Text passage
================================

Unwanted formatting? language info? in plain text messages

G

Guest

I have a message that Outlook 2003 calls a "plain text message", but that
displays in at least two distinct fonts.

I see what appears to be MS PGothic and Courier New in the same plain text
message.

Guessing at relevant details...
The message encoding is UTF8. International Fonts->Default encoding:
Japanese. Proportional font for Japanese: MS PGothic. Composing / reading
plain text: Courier New.

The same substring, "lease" for instance is Courier New in one paragraph,
and MS PGothic in another.

Does this mean that the two substrings "lease" are spelled out in different
character spaces in UTF8?

The above guess doesn't explain things away completely in that the fonts
stop appearing differently when I change the compose / read plain text font
from the default.

Any insight would be appreciated.
-Ken
 
P

Pat Willener

Is this an incoming or outgoing message?

I am also guessing here: could it be that single-byte characters are
displayed with Courier New, and multi-byte chars in MS PGothic?

Could it be that the two instances of the word could be using
single-byte in one (lease), and double-byte in the other (leï½ï½“ï½…)?
 
G

Guest

Thanks for deciphering an answer out of that. You're right! One lower case
L was character l decimal, whereas the other is l decimal.

Oddly, the characters that appear MS PGothic in the message still identify
as a 108 L, instead of the 65356, which is a Japanese, half-width lower case
L in UTF-8 space.

I suppose Outlook / Exchange keeps more information than it sends, even in a
"plain text" message. Interestingly enough, the L displaying in the wrong
font identifies as a 108 L when copy / pasted out of the reading pane,
forwarded message, etc.

================================

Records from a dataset
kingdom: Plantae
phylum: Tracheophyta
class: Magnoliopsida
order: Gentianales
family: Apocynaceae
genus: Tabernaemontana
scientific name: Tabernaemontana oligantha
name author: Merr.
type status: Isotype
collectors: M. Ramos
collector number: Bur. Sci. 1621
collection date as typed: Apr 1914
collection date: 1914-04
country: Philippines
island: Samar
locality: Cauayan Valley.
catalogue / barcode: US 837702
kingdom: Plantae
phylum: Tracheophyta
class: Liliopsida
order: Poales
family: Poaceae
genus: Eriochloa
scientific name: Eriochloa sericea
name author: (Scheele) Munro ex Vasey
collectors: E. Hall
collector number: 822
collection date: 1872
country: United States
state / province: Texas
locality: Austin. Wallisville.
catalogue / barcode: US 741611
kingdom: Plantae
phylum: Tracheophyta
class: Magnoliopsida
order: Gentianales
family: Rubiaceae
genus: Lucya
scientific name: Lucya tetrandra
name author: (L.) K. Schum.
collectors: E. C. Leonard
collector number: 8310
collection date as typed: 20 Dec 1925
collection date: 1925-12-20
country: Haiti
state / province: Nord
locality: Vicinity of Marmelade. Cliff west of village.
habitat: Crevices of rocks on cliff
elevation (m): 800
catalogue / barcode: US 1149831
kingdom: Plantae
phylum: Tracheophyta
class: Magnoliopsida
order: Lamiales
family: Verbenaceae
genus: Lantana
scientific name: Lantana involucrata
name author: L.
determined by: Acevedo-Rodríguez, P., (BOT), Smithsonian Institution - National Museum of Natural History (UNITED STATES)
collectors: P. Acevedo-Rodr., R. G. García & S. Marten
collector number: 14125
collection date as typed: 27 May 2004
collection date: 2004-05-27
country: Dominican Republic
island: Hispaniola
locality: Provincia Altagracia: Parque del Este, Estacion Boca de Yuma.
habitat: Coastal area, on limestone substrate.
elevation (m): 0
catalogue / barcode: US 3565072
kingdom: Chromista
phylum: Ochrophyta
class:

================================

Your tasks
1. In the forum thread on Outlook fonts, write out the passage from "Is this an incoming" to "in MS PGothic?" again, substituting "Arial" for "Courier New".
2. According to the forum thread on Outlook fonts, what is the proportional font set for Japanese?

Responses by task
1.
Is this an incoming or outgoing message?

I am also guessing here: could it be that single-byte characters are
displayed with Arial, and multi-byte chars in MS PGothic?

2. MS PGothic